__WHAT IS ASKED__
Arrange the records from the start up to and including the line with "collection date: 1882-08" as a two-column CSV with the headers field and value, one row per line. Put the field name in the first column and its entry in the second, each in a quoted field with any line breaks replaced by spaces.

Stored records
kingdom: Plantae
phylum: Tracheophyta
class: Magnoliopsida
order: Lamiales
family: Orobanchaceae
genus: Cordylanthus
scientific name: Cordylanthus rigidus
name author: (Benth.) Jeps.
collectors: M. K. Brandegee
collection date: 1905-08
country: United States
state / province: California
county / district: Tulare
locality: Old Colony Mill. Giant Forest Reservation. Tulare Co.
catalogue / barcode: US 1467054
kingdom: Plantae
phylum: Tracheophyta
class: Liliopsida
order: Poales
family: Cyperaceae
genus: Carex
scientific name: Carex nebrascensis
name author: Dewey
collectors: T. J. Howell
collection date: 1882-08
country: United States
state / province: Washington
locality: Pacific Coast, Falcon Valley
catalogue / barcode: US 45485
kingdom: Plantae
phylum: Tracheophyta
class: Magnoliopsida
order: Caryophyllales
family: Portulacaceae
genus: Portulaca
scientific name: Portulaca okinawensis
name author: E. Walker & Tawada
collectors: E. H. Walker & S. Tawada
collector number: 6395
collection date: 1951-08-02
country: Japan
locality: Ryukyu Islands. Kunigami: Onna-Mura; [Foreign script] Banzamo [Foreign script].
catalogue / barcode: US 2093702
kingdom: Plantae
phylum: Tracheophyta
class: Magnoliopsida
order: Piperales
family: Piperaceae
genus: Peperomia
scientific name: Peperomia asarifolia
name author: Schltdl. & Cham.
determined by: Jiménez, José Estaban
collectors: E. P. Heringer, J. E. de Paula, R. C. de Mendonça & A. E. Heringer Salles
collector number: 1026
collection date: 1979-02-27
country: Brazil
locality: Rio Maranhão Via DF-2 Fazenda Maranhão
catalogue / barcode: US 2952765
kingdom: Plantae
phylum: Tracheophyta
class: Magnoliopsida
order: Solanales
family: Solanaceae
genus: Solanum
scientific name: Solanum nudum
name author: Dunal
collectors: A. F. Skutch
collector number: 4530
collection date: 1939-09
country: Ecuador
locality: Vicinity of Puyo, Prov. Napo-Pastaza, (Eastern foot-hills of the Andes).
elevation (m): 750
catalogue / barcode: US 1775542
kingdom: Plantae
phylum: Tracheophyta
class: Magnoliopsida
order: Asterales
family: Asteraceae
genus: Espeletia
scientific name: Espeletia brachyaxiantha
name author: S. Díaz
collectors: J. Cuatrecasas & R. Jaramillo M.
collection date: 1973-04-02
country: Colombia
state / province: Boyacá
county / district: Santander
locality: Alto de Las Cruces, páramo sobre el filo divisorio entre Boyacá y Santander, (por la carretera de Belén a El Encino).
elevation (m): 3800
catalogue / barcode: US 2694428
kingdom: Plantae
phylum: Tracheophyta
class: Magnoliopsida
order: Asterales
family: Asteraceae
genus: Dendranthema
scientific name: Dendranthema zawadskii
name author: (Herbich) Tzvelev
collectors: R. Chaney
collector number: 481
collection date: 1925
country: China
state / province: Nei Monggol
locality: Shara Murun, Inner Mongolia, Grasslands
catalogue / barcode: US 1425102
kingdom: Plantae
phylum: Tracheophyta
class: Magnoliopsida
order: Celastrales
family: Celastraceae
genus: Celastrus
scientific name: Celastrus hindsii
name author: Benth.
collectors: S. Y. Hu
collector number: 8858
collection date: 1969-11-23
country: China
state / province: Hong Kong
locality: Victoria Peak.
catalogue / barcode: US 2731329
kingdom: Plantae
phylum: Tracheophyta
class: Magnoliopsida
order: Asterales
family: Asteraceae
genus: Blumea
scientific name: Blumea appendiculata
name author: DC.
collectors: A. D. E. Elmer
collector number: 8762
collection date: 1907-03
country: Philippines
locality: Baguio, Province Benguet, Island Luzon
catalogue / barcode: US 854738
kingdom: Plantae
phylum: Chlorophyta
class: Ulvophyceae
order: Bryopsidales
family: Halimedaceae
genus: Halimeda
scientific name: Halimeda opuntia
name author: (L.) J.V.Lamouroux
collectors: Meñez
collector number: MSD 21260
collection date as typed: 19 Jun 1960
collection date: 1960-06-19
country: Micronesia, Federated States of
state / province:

__EXPECTED ANSWER__
field,value
"kingdom:","Plantae"
"phylum:","Tracheophyta"
"class:","Magnoliopsida"
"order:","Lamiales"
"family:","Orobanchaceae"
"genus:","Cordylanthus"
"scientific name:","Cordylanthus rigidus"
"name author:","(Benth.) Jeps."
"collectors:","M. K. Brandegee"
"collection date:","1905-08"
"country:","United States"
"state / province:","California"
"county / district:","Tulare"
"locality:","Old Colony Mill. Giant Forest Reservation. Tulare Co."
"catalogue / barcode:","US 1467054"
"kingdom:","Plantae"
"phylum:","Tracheophyta"
"class:","Liliopsida"
"order:","Poales"
"family:","Cyperaceae"
"genus:","Carex"
"scientific name:","Carex nebrascensis"
"name author:","Dewey"
"collectors:","T. J. Howell"
"collection date:","1882-08"